[RECORDS PROVIDED Boundary: Start]

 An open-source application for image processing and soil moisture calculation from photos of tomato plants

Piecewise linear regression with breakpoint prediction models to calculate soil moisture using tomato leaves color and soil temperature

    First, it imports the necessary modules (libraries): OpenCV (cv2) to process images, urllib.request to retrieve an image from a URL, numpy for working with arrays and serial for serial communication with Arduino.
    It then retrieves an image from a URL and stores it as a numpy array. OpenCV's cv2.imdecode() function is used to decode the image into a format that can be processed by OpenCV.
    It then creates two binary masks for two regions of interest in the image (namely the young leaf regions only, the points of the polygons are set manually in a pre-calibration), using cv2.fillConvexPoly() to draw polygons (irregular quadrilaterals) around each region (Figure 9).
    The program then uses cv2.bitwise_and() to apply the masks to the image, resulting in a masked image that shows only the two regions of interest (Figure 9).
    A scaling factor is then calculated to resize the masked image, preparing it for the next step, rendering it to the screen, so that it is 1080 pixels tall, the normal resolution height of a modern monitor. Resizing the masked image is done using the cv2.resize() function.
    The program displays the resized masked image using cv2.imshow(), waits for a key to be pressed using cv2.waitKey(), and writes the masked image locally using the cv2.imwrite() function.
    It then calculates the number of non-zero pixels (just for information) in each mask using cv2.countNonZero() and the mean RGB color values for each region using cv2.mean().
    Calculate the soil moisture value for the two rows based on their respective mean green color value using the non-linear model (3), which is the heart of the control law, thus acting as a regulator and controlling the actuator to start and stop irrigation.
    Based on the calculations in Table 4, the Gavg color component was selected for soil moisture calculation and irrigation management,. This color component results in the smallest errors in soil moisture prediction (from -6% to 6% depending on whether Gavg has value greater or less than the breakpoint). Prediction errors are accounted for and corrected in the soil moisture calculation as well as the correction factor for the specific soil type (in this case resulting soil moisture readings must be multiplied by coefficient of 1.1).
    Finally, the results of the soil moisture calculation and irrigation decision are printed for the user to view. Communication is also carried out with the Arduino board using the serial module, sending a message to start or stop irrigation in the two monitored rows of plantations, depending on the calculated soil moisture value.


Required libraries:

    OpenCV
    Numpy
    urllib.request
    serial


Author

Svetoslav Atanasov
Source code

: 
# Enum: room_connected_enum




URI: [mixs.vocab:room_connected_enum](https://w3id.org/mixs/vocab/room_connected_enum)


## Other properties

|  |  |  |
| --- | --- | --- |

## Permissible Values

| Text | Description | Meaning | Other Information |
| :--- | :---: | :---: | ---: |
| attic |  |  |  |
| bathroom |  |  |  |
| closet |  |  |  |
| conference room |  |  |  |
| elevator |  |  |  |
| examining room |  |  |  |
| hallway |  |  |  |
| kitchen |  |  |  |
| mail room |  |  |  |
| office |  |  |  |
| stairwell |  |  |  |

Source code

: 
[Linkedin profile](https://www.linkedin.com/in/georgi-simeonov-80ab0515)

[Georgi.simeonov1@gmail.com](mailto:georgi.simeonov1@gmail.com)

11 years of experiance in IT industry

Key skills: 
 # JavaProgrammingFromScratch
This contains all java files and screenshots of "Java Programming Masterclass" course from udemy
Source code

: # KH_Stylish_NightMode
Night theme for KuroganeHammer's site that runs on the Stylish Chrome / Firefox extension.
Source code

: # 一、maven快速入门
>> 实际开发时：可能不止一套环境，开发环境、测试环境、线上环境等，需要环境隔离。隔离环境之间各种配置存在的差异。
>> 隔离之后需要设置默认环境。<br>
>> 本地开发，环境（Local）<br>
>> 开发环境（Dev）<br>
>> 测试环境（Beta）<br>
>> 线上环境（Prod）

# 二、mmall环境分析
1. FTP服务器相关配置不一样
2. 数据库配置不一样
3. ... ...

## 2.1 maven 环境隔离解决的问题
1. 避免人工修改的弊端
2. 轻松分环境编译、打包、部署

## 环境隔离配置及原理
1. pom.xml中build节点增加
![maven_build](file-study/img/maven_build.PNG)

[RECORDS PROVIDED Boundary: End]
[RECORDS PROVIDED Boundary: Start]

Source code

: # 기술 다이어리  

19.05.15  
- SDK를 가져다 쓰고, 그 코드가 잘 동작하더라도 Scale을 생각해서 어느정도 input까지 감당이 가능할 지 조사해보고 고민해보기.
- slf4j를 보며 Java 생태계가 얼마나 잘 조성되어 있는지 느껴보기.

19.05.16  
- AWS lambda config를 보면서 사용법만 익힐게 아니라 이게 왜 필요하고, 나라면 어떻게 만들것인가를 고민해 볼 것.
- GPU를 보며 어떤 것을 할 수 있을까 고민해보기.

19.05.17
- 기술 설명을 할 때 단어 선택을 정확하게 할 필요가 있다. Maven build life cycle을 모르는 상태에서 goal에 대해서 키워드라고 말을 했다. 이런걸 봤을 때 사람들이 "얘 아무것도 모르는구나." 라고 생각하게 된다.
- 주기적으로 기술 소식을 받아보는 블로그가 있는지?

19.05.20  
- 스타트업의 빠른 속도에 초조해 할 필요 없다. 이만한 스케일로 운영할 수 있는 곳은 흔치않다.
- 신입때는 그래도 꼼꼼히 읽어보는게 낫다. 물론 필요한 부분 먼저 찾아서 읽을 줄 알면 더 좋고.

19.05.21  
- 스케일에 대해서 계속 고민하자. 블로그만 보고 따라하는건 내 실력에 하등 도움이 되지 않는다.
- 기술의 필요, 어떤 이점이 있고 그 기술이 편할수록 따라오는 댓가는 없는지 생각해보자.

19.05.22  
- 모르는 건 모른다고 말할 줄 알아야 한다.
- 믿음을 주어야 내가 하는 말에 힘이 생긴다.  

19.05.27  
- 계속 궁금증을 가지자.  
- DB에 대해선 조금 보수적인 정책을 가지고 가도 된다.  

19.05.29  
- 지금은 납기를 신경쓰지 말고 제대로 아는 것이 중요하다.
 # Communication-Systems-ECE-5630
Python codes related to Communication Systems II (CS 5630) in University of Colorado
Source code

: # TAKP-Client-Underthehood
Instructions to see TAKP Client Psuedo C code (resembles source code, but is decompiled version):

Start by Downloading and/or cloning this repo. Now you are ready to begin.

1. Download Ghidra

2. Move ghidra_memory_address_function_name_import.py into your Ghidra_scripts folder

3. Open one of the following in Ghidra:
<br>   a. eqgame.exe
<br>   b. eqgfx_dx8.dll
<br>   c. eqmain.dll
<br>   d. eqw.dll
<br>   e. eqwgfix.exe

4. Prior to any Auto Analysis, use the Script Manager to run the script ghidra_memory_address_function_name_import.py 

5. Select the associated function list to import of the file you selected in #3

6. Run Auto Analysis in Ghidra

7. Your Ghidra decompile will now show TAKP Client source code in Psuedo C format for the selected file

[RECORDS PROVIDED Boundary: End]
[RECORDS PROVIDED Boundary: Start]

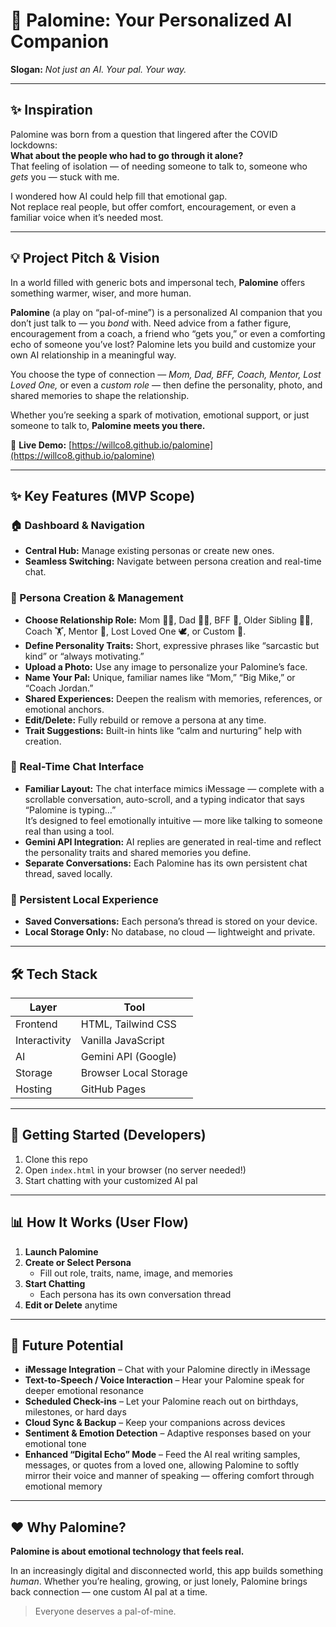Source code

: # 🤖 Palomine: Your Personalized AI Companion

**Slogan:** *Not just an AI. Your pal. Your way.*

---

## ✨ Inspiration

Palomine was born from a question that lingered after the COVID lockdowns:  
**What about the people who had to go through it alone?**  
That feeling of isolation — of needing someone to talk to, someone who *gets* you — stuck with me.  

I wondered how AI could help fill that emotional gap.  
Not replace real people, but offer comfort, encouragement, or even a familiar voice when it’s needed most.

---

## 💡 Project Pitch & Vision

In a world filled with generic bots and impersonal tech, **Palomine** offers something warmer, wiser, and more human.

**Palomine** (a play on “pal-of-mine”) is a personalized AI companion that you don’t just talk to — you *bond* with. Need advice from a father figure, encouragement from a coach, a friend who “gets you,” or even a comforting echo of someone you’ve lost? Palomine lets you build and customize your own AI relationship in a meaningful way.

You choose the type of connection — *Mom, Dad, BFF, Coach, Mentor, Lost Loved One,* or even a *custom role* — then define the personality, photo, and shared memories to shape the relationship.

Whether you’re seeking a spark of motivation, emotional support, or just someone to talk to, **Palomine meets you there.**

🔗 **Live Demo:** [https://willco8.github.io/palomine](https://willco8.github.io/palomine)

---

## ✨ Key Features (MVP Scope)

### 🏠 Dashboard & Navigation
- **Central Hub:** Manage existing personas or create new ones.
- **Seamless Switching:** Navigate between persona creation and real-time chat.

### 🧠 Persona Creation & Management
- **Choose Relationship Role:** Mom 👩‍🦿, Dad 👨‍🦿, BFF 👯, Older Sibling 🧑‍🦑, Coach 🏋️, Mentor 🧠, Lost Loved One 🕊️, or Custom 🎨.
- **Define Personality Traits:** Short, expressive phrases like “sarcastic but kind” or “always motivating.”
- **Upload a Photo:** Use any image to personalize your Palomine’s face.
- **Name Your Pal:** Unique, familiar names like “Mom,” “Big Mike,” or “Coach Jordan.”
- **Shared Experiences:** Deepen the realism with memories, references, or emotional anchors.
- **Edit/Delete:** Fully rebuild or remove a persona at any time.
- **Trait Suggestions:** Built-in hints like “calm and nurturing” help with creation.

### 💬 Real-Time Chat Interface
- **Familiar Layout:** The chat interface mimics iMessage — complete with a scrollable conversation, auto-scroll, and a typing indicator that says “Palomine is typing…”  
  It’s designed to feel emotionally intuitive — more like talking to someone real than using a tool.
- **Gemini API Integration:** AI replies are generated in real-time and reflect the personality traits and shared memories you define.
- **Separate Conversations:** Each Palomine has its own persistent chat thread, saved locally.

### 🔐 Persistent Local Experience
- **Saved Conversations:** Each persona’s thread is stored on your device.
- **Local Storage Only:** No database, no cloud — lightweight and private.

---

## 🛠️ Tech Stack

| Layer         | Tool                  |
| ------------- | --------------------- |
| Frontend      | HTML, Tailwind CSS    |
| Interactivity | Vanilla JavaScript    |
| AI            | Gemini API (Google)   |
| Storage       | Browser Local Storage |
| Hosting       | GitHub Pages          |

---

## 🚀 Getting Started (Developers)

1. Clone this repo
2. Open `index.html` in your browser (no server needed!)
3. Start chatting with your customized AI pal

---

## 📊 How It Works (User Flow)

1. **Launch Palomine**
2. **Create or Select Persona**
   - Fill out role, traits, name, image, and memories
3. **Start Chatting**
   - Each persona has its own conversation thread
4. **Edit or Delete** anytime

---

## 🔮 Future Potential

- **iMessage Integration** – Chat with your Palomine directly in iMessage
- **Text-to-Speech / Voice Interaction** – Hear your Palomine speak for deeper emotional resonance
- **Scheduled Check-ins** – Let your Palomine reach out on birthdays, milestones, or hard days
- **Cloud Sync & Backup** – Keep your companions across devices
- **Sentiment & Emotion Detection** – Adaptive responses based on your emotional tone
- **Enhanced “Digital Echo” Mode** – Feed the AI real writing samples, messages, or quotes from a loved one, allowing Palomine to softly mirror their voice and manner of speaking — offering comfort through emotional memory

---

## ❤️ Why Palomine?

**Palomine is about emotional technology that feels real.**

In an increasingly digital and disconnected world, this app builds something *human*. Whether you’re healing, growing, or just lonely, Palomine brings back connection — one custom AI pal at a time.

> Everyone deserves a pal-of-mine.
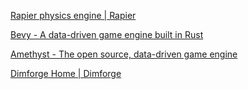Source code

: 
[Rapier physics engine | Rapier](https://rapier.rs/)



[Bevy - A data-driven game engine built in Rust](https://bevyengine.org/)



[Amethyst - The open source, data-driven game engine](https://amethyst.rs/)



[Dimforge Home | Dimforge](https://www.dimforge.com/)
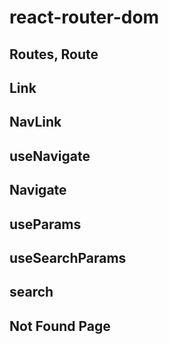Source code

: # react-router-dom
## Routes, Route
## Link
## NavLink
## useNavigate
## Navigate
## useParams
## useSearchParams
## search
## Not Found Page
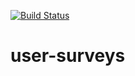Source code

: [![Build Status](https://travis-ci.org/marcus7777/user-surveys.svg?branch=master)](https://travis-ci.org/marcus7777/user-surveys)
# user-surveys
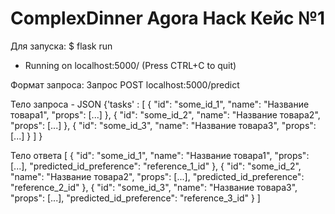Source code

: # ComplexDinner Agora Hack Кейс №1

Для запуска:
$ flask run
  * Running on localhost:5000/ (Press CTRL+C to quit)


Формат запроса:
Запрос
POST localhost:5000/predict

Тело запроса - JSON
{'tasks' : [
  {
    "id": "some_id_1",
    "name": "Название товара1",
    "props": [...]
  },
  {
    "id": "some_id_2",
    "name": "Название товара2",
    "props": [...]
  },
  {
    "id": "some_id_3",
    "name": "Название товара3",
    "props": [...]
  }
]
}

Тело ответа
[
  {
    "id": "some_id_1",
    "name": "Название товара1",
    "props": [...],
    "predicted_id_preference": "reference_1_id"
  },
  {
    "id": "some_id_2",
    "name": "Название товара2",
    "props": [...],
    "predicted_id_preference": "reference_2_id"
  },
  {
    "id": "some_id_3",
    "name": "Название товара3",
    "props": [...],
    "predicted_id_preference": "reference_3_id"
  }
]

[RECORDS PROVIDED Boundary: End]

> WORK TO BE COMPLETED
Among the entries above, the line containing "- 믿음을 주어야 내가 하는 말에 힘이 생긴다.", the line containing "7. Your Ghidra", and all lines between them are to be restated word for word; nothing else belongs in the reply.

> RESULT OF THE TASK
- 믿음을 주어야 내가 하는 말에 힘이 생긴다.  

19.05.27  
- 계속 궁금증을 가지자.  
- DB에 대해선 조금 보수적인 정책을 가지고 가도 된다.  

19.05.29  
- 지금은 납기를 신경쓰지 말고 제대로 아는 것이 중요하다.
 # Communication-Systems-ECE-5630
Python codes related to Communication Systems II (CS 5630) in University of Colorado
Source code

: # TAKP-Client-Underthehood
Instructions to see TAKP Client Psuedo C code (resembles source code, but is decompiled version):

Start by Downloading and/or cloning this repo. Now you are ready to begin.

1. Download Ghidra

2. Move ghidra_memory_address_function_name_import.py into your Ghidra_scripts folder

3. Open one of the following in Ghidra:
<br>   a. eqgame.exe
<br>   b. eqgfx_dx8.dll
<br>   c. eqmain.dll
<br>   d. eqw.dll
<br>   e. eqwgfix.exe

4. Prior to any Auto Analysis, use the Script Manager to run the script ghidra_memory_address_function_name_import.py 

5. Select the associated function list to import of the file you selected in #3

6. Run Auto Analysis in Ghidra

7. Your Ghidra decompile will now show TAKP Client source code in Psuedo C format for the selected file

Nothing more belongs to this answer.